• Work instructions:
The span to repeat in the listing below runs from the line containing "554 451 3031" to the line containing "390 141 17297", inclusive. Repeat it exactly, and only it.

• Supplied entries:
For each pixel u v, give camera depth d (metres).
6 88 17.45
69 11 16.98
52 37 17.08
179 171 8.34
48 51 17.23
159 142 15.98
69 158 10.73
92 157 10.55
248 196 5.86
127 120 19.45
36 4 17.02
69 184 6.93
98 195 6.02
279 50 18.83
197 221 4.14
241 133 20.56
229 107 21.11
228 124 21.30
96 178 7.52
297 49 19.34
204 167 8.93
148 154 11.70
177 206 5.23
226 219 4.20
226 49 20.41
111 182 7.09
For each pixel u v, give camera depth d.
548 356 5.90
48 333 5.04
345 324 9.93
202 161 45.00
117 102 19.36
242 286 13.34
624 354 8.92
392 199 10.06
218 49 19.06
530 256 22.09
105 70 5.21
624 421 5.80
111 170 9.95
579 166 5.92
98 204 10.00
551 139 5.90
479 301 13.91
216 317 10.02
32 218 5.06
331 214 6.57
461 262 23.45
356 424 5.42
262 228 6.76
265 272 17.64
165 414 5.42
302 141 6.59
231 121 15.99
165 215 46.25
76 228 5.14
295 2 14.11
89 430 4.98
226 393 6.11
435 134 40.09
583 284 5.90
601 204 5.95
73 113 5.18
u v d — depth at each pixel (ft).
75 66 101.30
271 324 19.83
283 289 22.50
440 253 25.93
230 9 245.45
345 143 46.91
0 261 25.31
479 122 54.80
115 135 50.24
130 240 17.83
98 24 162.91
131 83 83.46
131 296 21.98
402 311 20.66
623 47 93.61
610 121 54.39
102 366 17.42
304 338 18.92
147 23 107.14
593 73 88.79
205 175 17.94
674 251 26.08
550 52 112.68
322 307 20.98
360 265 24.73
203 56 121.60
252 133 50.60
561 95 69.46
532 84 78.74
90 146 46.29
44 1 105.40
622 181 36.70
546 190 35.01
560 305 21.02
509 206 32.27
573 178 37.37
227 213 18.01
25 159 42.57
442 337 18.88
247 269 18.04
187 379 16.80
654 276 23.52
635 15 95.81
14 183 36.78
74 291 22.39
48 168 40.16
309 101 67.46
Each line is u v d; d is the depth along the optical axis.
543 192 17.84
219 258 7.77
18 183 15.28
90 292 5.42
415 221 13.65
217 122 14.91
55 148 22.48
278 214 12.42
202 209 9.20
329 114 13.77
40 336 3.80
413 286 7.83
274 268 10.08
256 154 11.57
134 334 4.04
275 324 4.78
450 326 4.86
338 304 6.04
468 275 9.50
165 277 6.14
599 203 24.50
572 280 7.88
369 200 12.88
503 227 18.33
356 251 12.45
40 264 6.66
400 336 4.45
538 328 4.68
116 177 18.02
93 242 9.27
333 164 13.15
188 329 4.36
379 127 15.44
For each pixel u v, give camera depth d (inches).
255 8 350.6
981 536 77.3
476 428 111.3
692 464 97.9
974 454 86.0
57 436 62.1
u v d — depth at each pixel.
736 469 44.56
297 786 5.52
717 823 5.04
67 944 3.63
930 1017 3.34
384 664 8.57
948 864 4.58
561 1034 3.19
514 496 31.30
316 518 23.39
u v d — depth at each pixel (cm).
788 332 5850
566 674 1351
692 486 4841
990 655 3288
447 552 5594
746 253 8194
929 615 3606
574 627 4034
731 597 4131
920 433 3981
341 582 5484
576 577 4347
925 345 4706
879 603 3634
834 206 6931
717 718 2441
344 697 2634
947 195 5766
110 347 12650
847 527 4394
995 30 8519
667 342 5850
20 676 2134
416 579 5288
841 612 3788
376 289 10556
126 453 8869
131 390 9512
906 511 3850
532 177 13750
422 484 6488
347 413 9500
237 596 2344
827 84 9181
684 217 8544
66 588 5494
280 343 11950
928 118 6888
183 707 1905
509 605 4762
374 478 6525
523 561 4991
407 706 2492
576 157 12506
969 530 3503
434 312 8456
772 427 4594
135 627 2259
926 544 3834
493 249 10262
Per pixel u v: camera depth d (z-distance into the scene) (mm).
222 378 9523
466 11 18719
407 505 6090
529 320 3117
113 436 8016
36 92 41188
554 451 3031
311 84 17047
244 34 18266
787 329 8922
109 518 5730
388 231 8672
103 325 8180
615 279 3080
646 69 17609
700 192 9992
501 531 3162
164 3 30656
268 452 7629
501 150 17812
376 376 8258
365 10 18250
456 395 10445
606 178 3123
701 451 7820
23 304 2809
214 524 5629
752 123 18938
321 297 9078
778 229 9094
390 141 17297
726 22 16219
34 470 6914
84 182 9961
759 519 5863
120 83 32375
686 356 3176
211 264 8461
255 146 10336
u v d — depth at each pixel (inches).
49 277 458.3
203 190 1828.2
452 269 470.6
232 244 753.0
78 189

• Written solution:
554 451 3031
311 84 17047
244 34 18266
787 329 8922
109 518 5730
388 231 8672
103 325 8180
615 279 3080
646 69 17609
700 192 9992
501 531 3162
164 3 30656
268 452 7629
501 150 17812
376 376 8258
365 10 18250
456 395 10445
606 178 3123
701 451 7820
23 304 2809
214 524 5629
752 123 18938
321 297 9078
778 229 9094
390 141 17297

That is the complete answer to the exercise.